View file src/slc/contrad-new.prf - Download
# Logical axioms
! MP ^p ^q (imp p q (p q) = [*]) # Modus ponens
! AI ^p (imp p p = [*])
! AK ^p ^q (imp p (imp q p) = [*])
! AS ^p ^q ^r (imp (imp p (imp q r)) (imp (imp p q) (imp p r)) = [*])
! Y [[* *] ['* (* *)]] # Fixed point
! defc (c = Y [imp * false])
! Ac ( \\\defc ; imp \defc false ) # c = (c => false)
# Proof of false
# This is a Proof Logic version of the following natural deduction proof :
# 1 | c (hypothesis)
# |---------------
# 2 | c => false (from 1 because c = (c => false))
# 3 | false (MP 2 1)
# 4 c => false (hypothesis 1 3)
# 5 c (from 4 because c = (c => false))
# 6 false (MP 4 5)
! L1 (AI c)
! L2 (imp c Ac)
! L3 ( L2 ; L1 )
! L4 (AS c c false)
! L5 (MP (imp c (imp c false)) (imp (imp c c) (imp c false)))

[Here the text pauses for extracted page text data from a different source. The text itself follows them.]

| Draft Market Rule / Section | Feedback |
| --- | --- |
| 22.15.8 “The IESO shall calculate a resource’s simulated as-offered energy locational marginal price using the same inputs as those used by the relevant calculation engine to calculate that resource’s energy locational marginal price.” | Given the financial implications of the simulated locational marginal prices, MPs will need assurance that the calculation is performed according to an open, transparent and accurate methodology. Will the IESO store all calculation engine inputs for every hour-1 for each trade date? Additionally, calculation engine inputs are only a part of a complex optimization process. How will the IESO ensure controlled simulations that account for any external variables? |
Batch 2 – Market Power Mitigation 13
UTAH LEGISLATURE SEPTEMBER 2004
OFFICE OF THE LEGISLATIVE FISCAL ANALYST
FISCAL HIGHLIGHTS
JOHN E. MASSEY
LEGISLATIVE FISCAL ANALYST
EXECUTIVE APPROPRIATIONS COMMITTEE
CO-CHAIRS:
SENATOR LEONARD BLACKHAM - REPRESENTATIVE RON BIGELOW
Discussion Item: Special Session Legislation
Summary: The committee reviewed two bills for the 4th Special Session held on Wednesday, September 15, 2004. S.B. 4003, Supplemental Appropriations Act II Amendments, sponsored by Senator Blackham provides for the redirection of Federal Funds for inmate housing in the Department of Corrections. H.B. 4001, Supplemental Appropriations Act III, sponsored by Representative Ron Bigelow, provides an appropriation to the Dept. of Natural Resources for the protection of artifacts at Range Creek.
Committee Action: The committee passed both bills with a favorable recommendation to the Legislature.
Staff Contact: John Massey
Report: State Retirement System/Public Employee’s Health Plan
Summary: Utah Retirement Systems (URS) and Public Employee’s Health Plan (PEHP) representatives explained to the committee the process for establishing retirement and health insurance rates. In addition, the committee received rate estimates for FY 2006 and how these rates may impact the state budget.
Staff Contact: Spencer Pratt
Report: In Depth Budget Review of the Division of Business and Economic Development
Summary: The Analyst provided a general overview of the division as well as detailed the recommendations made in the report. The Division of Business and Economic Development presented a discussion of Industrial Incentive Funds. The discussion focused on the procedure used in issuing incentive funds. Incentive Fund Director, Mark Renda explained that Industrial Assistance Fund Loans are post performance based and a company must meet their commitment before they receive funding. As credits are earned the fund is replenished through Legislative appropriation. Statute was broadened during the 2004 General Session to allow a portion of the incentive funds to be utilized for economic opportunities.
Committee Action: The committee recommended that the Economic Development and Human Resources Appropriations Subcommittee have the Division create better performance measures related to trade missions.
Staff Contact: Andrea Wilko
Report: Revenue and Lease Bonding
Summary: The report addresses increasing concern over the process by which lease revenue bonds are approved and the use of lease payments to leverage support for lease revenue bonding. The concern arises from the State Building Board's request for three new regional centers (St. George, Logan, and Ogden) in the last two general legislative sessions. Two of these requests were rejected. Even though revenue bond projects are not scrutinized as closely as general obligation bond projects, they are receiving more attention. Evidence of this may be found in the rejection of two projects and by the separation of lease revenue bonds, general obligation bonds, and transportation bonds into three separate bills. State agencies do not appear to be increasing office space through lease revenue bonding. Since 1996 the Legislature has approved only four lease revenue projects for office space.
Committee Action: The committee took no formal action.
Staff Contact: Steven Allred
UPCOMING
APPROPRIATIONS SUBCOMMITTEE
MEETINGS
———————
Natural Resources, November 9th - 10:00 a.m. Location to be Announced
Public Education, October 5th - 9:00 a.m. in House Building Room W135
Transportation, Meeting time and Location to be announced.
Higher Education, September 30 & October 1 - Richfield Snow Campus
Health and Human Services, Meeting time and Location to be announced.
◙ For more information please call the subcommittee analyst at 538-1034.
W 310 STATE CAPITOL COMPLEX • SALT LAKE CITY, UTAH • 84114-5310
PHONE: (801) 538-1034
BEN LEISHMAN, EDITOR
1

! L6 (L4 ((imp c (imp c false)) (imp (imp c c) (imp c false))))
! L7 ( L6 ; L5 )
! L8 (L3 (imp (imp c c) (imp c false)))
! L9 ( L8 ; L7 )
! L10 (MP (imp c c) (imp c false))
! L11 (L9 ((imp c c) (imp c false)))
! L12 ( L11 ; L10 )
! L13 (L1 (imp c false))
! L14 ( L13 ; L12 )
! L15 ( Ac ; c )
! L16 ( L15 ; L14 )
! L17 (MP c false)
! L18 (L14 (c false))
! L19 ( L18 ; L17 )
! L20 (L16 false)
! L21 ( L20 ; L19 )
! T ( false ; L21 )
T # false = [*]